In both cases, by the time the catalyst occurred, it was too late to capitalize on the opportunity. Only 13% of homes in the NW have AC. My guess is they could have sold a several thousand portable ACs if they had them in stock. Not bad in these tough economic times.

First, what triggers can you proactively put in place in your company to capitalize on short-term opportunities like these? Second, what policies do you have in place that would allow regional management to make decisions quickly to act on these opportunities?

Fire the Lawyers

A lawyer’s job in a negotiation is to advise on risk and the law. Lawyers are not typically the decision-makers in a negotiation. The worst-case scenario for a lawyer is that they fail to uncover every possible risk that may become an issue in the future. For this reason, lawyers will often fight to the end to create the perfect contract with zero risk for their client/employer. This is where I use the phrase “Fire the Lawyers”. I don’t mean this literally but there comes a time in every negotiation when you cross the threshold and have only small, inconsequential terms left to resolve. This is the time to take the negotiations out of the lawyer’s hands (“Fire the Lawyers”) and escalate the remaining terms to the decision-makers. It’s an art to determine when you have reached this point in a negotiation. One sign is when the lawyers begin arguing over a single word. While a single word can change the term significantly, it is also an indicator that 95% of the contract is completed and you are now down to the small stuff. The decision-makers can often resolve these small issues quickly when it means completing the deal. Next time you see your negotiation starting to drag on endlessly and shift to fighting over the small stuff, “Fire the Lawyers” and drive the contract to completion.

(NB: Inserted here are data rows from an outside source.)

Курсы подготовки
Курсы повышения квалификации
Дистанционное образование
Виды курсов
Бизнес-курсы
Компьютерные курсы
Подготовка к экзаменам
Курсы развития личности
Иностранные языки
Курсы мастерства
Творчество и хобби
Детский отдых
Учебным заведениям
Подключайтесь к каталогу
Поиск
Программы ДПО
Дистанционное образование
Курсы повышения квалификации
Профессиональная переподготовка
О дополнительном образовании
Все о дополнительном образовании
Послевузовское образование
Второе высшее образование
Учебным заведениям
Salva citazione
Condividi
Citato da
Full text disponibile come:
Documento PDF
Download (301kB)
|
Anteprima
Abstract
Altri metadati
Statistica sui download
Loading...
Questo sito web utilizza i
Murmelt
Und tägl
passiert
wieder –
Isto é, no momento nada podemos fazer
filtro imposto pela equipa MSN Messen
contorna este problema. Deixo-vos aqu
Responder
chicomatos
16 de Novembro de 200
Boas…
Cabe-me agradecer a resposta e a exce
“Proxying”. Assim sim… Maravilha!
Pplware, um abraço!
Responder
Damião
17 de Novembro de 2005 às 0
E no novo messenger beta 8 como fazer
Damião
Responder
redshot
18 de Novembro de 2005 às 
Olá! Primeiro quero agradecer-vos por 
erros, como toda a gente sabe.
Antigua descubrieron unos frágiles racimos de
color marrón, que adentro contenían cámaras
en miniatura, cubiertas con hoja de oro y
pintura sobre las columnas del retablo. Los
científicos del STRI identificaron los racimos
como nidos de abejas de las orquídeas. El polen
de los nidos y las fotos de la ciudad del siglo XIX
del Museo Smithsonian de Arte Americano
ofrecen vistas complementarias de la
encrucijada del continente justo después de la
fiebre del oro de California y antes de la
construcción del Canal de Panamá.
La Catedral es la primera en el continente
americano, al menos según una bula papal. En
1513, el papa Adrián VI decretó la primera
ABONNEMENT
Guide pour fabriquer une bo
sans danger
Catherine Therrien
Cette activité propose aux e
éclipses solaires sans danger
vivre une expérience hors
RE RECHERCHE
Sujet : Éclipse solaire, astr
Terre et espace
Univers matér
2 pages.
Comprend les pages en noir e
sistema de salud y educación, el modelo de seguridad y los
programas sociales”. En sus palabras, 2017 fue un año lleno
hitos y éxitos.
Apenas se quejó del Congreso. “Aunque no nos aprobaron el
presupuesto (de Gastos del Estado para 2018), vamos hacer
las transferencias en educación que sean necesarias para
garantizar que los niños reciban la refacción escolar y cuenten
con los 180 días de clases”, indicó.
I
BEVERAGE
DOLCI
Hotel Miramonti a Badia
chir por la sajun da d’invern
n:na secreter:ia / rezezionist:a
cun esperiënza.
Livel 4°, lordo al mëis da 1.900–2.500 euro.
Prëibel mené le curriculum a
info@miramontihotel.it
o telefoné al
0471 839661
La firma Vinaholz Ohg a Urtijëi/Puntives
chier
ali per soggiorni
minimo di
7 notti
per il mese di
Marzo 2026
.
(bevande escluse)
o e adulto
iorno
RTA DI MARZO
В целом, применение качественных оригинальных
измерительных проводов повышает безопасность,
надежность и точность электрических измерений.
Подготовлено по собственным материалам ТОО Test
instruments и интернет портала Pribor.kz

12 Methods for Researching Vendors

Researching vendors can be extremely beneficial or a big waste of time and money. A key to success in selecting the right vendor for your business is determining which research methods to use and to what extent. The diagram included in this post lists common research methods that can help you differentiate your list of prospective vendors.

Research Methods

Reduce Input to Increase Decision-making Output

I was listening to Leo Babauta’s interview of lifestyle design expert Tim Ferriss and something Tim said caught my attention. He was talking about all the different sources of distraction competing for our attention and that he found he could write more productively if he eliminated the possibility of distraction. In other words, he reduced the input so he could produce more output.

This can be applied to decision-making as well. Instead of getting caught in a reactive decision-making mode, executives should delegate all the small and medium impact decisions to their middle managers. By reducing or eliminating the continuous incoming flow of small and medium impact decisions, an executive frees up the time and mental bandwidth to focus on the high impact decisions. This increase in focus on high impact decisions should produce a greater output for the organization, assuming the right decisions are made (but that’s another post).

Take an inventory of the decisions you make over a period of time to see if you are spending too much of your time on small and medium impact decisions. Then ask yourself which of those decisions you will delegate to your middle managers? By delegating these small and medium impact decisions, you will free up your time to focus on the high impact decisions and at the same time give your managers a chance to hone their decision-making ability.